_Tugas Anda:_
Lanjutkan teks tentang Amal Usaha Muhammadiyah di bawah ini, dimulai tepat setelah kalimat terakhirnya.

_Potongan Dokumen:_

▼

Hasbullah
(Dosen Universitas Muhammadiyah Pringsewu Tim Instruktur MPK PWM Lampung)
Amal Usaha Muhammadiyah adalah satu usaha dan media dakwah persyarikatan untuk mencapai dan mewujudkan maksud dan tujuan persyarikatan, yakni “menegakkan dan menjunjung tinggi Agama Islam sehingga terwujudnya Masyarakat Islam yang sebenar-benarnya” (AD Pasal. 6). Oleh karenanya semua bentuk kegiatan amal usaha Muhamamdiyah harus mengarah kepada keterlaksanaan maksud dan tujuan persyarikatan dan seluruh pimpinan serta pengelola amal usaha berkewajiban untuk melaksanakan misi utama Muhammadiyah dengan sebaik-baiknya sebagai misi dakwah. (PHIWM, h. 26).

▲

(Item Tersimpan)
▼

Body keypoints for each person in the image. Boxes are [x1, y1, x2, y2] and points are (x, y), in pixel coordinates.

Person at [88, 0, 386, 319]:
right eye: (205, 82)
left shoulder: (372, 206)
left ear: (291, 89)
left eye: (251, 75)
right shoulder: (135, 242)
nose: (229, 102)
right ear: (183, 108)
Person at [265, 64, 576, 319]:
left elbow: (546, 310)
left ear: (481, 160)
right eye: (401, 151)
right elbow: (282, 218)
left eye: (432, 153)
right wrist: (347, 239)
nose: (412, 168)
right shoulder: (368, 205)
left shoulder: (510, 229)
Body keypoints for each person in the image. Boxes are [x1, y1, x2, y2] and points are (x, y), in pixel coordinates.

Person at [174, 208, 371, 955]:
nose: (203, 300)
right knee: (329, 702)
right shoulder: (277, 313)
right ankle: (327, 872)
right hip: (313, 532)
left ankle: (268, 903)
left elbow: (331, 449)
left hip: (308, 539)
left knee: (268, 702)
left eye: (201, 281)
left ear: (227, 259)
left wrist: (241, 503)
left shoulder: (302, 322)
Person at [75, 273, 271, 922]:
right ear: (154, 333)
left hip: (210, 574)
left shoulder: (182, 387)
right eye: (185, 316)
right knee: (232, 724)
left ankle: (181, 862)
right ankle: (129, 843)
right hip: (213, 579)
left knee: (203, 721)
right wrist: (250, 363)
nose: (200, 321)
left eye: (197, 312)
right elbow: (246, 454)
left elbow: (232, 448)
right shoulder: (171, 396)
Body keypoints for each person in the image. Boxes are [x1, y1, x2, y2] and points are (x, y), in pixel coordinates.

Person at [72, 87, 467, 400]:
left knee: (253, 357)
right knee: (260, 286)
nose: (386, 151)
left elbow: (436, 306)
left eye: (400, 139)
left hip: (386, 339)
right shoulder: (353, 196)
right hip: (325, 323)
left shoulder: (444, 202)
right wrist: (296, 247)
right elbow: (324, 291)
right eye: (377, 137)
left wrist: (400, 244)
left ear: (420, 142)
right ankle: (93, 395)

▲

_Ruang Jawaban:_
Lembaga pendidikan milik Muhammadiyah dan ‘Aisyiyah, dari taman kanan-kanak sampai perguruan tinggi adalah Amal Usaha Muhammadiyah (AUM). Karena di dalam AUM ada tarikan nafas perkaderan, maka lembaga pendidikan Muhammadiyah bukan hanya sekedar mentransfer kecerdasan secara intelektual maupun kebaikan perilaku. Jauh dari itu AUM merupakan wadah internalisasi dari nilai-nilai pemikiran dan gerakan KH. Ahmad Dahlan. Nilai itu adalah nilai gerakan dakwah Islam amar ma’aruf nahi munkar dan menghidupakan gerakan tajdid dan tajrid dalam kehidupan bermasyarakat, beragama, berbangsa dan bernegara.
Pendidikan yang dijalankan oleh Muhammadiyah, bukan pendidikan yang berhenti dan berbangga dengan angka-angka serta pujian kualitas kelembagaan dan hasil lulusan. Namun pendidikan Muhammadiyah adalah lembaga yang menjadikan manusia cerdas secara holistik untuk mewujudkan manusia seutuhnya (insan kamil). Tafsir lain, bahwa lembaga pendidikan Muhammadiyah adalah tempat perkaderan untuk menyiapkan generasi Islam, umat dan terutama persyarikatan. Lebih dari itu lulusan AUM dapat menjadi pelopor, pelangsung, dan penyempurna dari pemikiran dan gerakan Muhammadiyah. Salah satu tempat perkaderan adalah amal usaha Muhammadiyan (Sekolah dan Perguruan Tinggi).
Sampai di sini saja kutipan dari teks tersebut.